I know you think these are funny, but what is not amusing is that the culture of many, perhaps even most, Network Marketing companies are closer to the above than the below. However, the culture of those companies is not stated as such … they don’t have that poster in their office. Perhaps they have a fantastic poster which no one pays any attention. Or they have no poster, no mandate, no rules. Such an opportunity attracts a certain lawless and/or dense population.
Most Network Marketers are not lawless.
They are just ignorant about the business model. They are desperate to succeed and blindly addicted to being right about their chosen opportunity.
Contrast the above to a set of Cultural Commitments to this set of Cultural Commitments:
- Above all, we passionately, powerfully, and compliantly promote our products.
- We tell the whole truth about our income opportunity using our Income Disclosure Statement at every opportunity.
- We honor the prospect by asking what they want and listening to their truths.
- We champion every other Network Marketer and company, encouraging them to succeed in their own chosen opportunity.
- We are 100% transparent in all of our contracts, agreements, and policies with the sales force
- We are committed to organic, repeat, customer-driven growth.

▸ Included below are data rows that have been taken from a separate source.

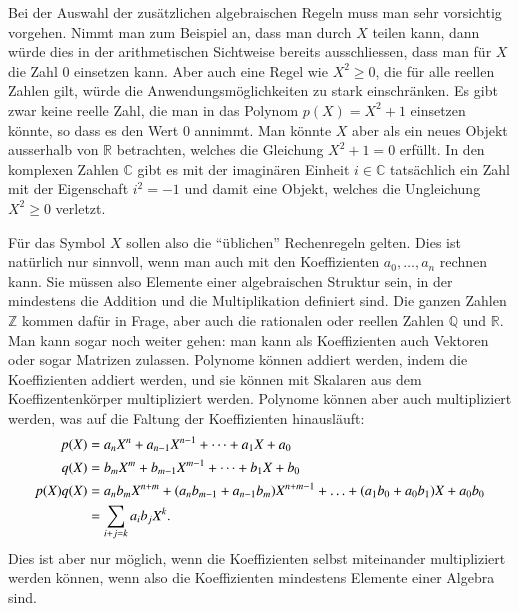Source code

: Bei der Auswahl der zusätzlichen algebraischen Regeln muss man sehr
vorsichtig vorgehen.
Nimmt man zum Beispiel an, dass man durch $X$ teilen kann, dann würde
dies in der arithmetischen Sichtweise bereits ausschliessen, dass man
für $X$ die Zahl $0$ einsetzen kann.
Aber auch eine Regel wie $X^2 \ge 0$, die für alle reellen Zahlen gilt,
würde die Anwendungsmöglichkeiten zu stark einschränken.
Es gibt zwar keine reelle Zahl, die man in das Polynom $p(X)=X^2+1$
einsetzen könnte, so dass es den Wert $0$ annimmt.
Man könnte $X$ aber als ein neues Objekt ausserhalb von $\mathbb{R}$
betrachten, welches die Gleichung $X^2+1=0$ erfüllt.
In den komplexen Zahlen $\mathbb{C}$ gibt es mit der imaginären
Einheit $i\in\mathbb{C}$ tatsächlich ein Zahl mit der Eigenschaft
$i^2=-1$ und damit eine Objekt, welches die Ungleichung $X^2\ge 0$
verletzt.

Für das Symbol $X$ sollen also die ``üblichen'' Rechenregeln gelten.
Dies ist natürlich nur sinnvoll, wenn man auch mit den Koeffizienten
$a_0,\dots,a_n$ rechnen kann.
Sie müssen also Elemente einer
algebraischen Struktur sein, in der mindestens die Addition und die
Multiplikation definiert sind.
Die ganzen Zahlen $\mathbb{Z}$ kommen dafür in Frage, aber auch
die rationalen oder reellen Zahlen $\mathbb{Q}$ und $\mathbb{R}$.
Man kann sogar noch weiter gehen: man kann als Koeffizienten auch
Vektoren oder sogar Matrizen zulassen.
Polynome können addiert werden, indem die Koeffizienten addiert werden,
und sie können mit Skalaren aus dem Koeffizentenkörper multipliziert werden.
Polynome können aber auch multipliziert werden, was auf die Faltung
der Koeffizienten hinausläuft:
\begin{align}
p(X) &= a_nX^n + a_{n-1}X^{n-1} + \dots + a_1X + a_0
\notag
\\
q(X) &= b_mX^m + b_{m-1}X^{m-1} + \dots + b_1X + b_0
\notag
\\
p(X) q(X) &=
a_{n}b_{m}X^{n+m}
+
(a_{n}b_{m-1}+a_{n-1}b_{m})X^{n+m-1}
+
\ldots
+
(a_1b_0+a_0b_1)X
+
a_0b_0
\\
&=
\sum_{i + j = k}a_ib_j X^k.
\label{buch:eqn:polynome:faltung}
\end{align}
Dies ist aber nur möglich, wenn die Koeffizienten selbst miteinander
multipliziert werden können, wenn also die Koeffizienten mindestens
Elemente einer Algebra sind.



%
%


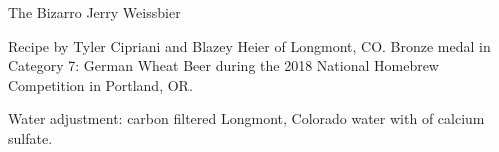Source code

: \begin{recipe}{The Bizarro Jerry Weissbier} %

\begin{aboutblock}
Recipe by Tyler Cipriani and Blazey Heier of Longmont, CO. Bronze medal in 
Category 7: German Wheat Beer during the 2018 National Homebrew Competition
in Portland, OR. \sourceaha
\end{aboutblock}


\begin{methodandtiming}
 
\begin{mashsteps}
\end{mashsteps}

\begin{fermentationsteps}
\end{fermentationsteps}

\begin{directions}
Water adjustment: carbon filtered Longmont, Colorado water with  of
calcium sulfate.
\end{directions}

\end{methodandtiming}

\recipebreak

\begin{ingredientsblock}

\begin{malts}
\end{malts}

\begin{hops}
\end{hops}


\end{ingredientsblock}

\end{recipe}

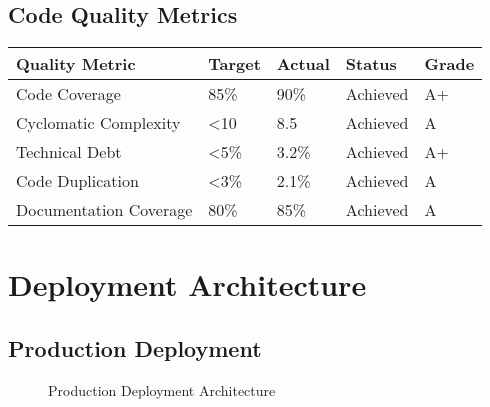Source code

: \documentclass[12pt,a4paper]{article}
\begin{document}
\subsection{Code Quality Metrics}

\begin{longtable}{|p{4cm}|p{3cm}|p{3cm}|p{3cm}|p{3cm}|}
\hline
\rowcolor{lightgray}
\textbf{Quality Metric} & \textbf{Target} & \textbf{Actual} & \textbf{Status} & \textbf{Grade} \\
\hline
Code Coverage & 85\% & 90\% & \cellcolor{completedgreen}Achieved & A+ \\
\hline
Cyclomatic Complexity & <10 & 8.5 & \cellcolor{completedgreen}Achieved & A \\
\hline
Technical Debt & <5\% & 3.2\% & \cellcolor{completedgreen}Achieved & A+ \\
\hline
Code Duplication & <3\% & 2.1\% & \cellcolor{completedgreen}Achieved & A \\
\hline
Documentation Coverage & 80\% & 85\% & \cellcolor{completedgreen}Achieved & A \\
\hline
\end{longtable}

\section{Deployment Architecture}

\subsection{Production Deployment}

\begin{figure}[H]
\centering
{}
\caption{Production Deployment Architecture}
\label{fig:production-deployment}
\end{figure}
\end{document}
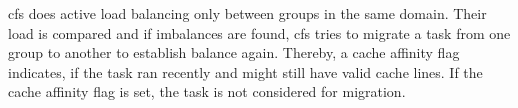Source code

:\gls{cfs} does active load balancing only between groups in the same domain.
Their load is compared and if imbalances are found, \gls{cfs} tries to migrate
a task from one group to another to establish balance again.
Thereby, a cache affinity flag indicates, if the task ran recently and might
still have valid cache lines.
If the cache affinity flag is set, the task is not considered for migration.
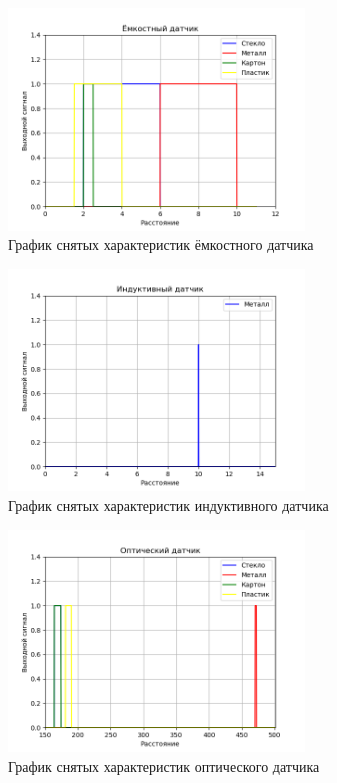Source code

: \documentclass[a4paper]{article}
\begin{document}
\begin{figure}[H]
    \centering
    \includegraphics[width=0.7\textwidth]{plot_1.png}
    \caption{График снятых характеристик ёмкостного датчика}
    \label{fig:csn}
\end{figure}
\begin{figure}[H]
    \centering
    \includegraphics[width=0.7\textwidth]{plot_2.png}
    \caption{График снятых характеристик индуктивного датчика}
    \label{fig:isn}
\end{figure}
\begin{figure}[H]
    \centering
    \includegraphics[width=0.7\textwidth]{plot_3.png}
    \caption{График снятых характеристик оптического датчика}
    \label{fig:ovn}
\end{figure}
\end{document}
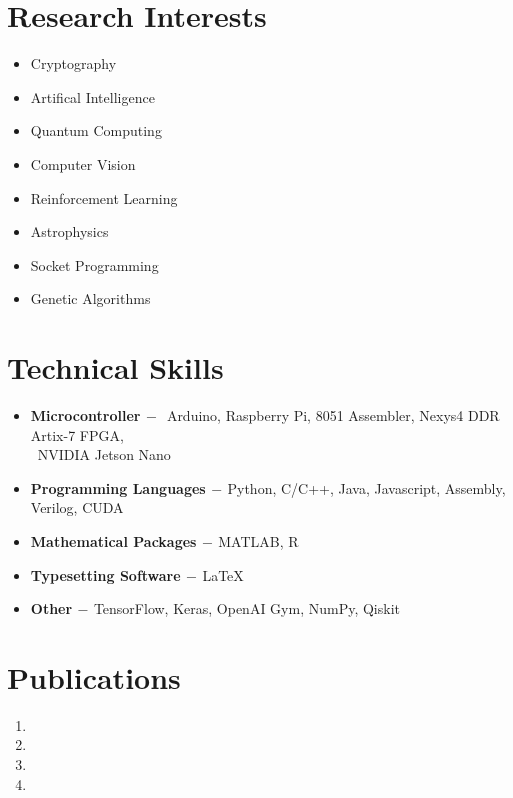 \documentclass[a4paper, 12pt]{article}
\begin{document}
    \section*{Research Interests}
    \begin{multicols}{2}
    	\begin{itemize}
    		\item Cryptography
    		\item Artifical Intelligence
    		\item Quantum Computing
    		\item Computer Vision
    		\item Reinforcement Learning
    		\item Astrophysics
    		\item Socket Programming
    		\item Genetic Algorithms
    	\end{itemize}
    \end{multicols}

    \section*{Technical Skills}
	\begin{flushleft}
	    \begin{itemize}
	    	\item \textbf{Microcontroller}$\,-\,$ Arduino, Raspberry Pi, 8051 Assembler,  Nexys4 DDR Artix-7 FPGA,\\\qquad\qquad\qquad\quad\qquad\, NVIDIA Jetson Nano
	        \item \textbf{Programming Languages}$\,-\,$Python, C/C++, Java, Javascript, Assembly, Verilog, CUDA
	        \item \textbf{Mathematical Packages}$\,-\,$MATLAB, R
	        \item \textbf{Typesetting Software}$\,-\,$\LaTeX
	        \item \textbf{Other}$\,-\,$TensorFlow, Keras, OpenAI Gym, NumPy, Qiskit
	    \end{itemize}
	\end{flushleft}
	
	\section*{Publications}
  	\begin{enumerate}
  	    \item {}
  	    \item {}
  		\item {}
  		\item {}
  	\end{enumerate}
  	
\end{document}
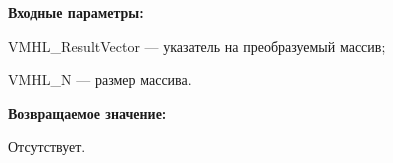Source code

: \textbf{Входные параметры:}
 
VMHL\_ResultVector --- указатель на преобразуемый массив;
 
VMHL\_N --- размер массива.

\textbf{Возвращаемое значение:}

Отсутствует.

- We embrace the opportunity for everyone to build a sales team of their own, creating exponential growth and wealth.
- We are transparent about being a Network Marketing opportunity … we love it and own it.

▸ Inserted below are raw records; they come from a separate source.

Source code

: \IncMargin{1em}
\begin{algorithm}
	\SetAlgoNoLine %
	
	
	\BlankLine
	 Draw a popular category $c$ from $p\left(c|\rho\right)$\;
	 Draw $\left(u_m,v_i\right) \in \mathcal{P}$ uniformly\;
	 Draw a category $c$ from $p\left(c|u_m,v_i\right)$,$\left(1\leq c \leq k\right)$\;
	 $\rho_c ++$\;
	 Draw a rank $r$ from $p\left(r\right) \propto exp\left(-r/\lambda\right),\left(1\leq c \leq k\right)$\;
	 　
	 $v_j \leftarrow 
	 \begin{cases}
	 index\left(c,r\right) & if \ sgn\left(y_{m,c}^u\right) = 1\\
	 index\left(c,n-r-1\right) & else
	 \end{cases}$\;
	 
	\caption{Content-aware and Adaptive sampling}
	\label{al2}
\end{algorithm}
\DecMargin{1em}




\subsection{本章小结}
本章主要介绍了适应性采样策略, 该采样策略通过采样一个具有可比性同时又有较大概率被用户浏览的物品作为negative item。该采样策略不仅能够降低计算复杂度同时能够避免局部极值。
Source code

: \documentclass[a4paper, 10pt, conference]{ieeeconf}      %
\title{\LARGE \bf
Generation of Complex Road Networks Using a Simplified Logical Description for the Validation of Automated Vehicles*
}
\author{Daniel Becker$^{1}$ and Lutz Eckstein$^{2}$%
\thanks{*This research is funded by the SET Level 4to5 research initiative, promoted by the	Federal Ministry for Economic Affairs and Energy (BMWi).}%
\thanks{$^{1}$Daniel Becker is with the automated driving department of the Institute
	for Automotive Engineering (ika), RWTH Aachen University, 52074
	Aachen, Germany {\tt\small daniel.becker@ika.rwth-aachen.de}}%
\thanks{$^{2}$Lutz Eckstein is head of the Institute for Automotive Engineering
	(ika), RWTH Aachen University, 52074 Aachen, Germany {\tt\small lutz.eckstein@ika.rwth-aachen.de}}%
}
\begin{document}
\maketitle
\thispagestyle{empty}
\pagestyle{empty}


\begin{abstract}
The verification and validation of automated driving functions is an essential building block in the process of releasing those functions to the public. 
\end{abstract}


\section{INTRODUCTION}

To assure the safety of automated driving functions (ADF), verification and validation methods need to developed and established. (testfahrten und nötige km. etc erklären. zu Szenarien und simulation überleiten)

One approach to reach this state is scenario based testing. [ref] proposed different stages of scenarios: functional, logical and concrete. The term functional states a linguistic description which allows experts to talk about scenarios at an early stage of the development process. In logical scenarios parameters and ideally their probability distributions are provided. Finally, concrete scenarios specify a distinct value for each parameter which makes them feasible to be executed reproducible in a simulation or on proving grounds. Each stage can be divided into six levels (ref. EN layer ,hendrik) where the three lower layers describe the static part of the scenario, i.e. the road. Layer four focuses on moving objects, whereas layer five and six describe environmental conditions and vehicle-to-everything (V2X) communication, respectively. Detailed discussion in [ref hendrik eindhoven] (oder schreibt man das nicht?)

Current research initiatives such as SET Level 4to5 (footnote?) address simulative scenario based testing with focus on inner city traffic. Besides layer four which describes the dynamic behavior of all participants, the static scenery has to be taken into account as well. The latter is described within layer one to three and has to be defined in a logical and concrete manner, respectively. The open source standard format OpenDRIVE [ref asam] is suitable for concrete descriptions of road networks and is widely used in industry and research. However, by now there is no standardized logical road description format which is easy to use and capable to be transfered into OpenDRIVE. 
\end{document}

- We promise to pay those that build their business forever on the sales they produce.
- Our mission is to educate and inspire tens of millions of people worldwide to benefit from our products and create a wealth-building opportunity for those sales leaders that manifest that mission.
The kind of Culture you embrace and promote in your opportunity will either lead to a horrific demise or a family legacy of generational health and wealth. The choice is yours. The consequences are ours as a profession.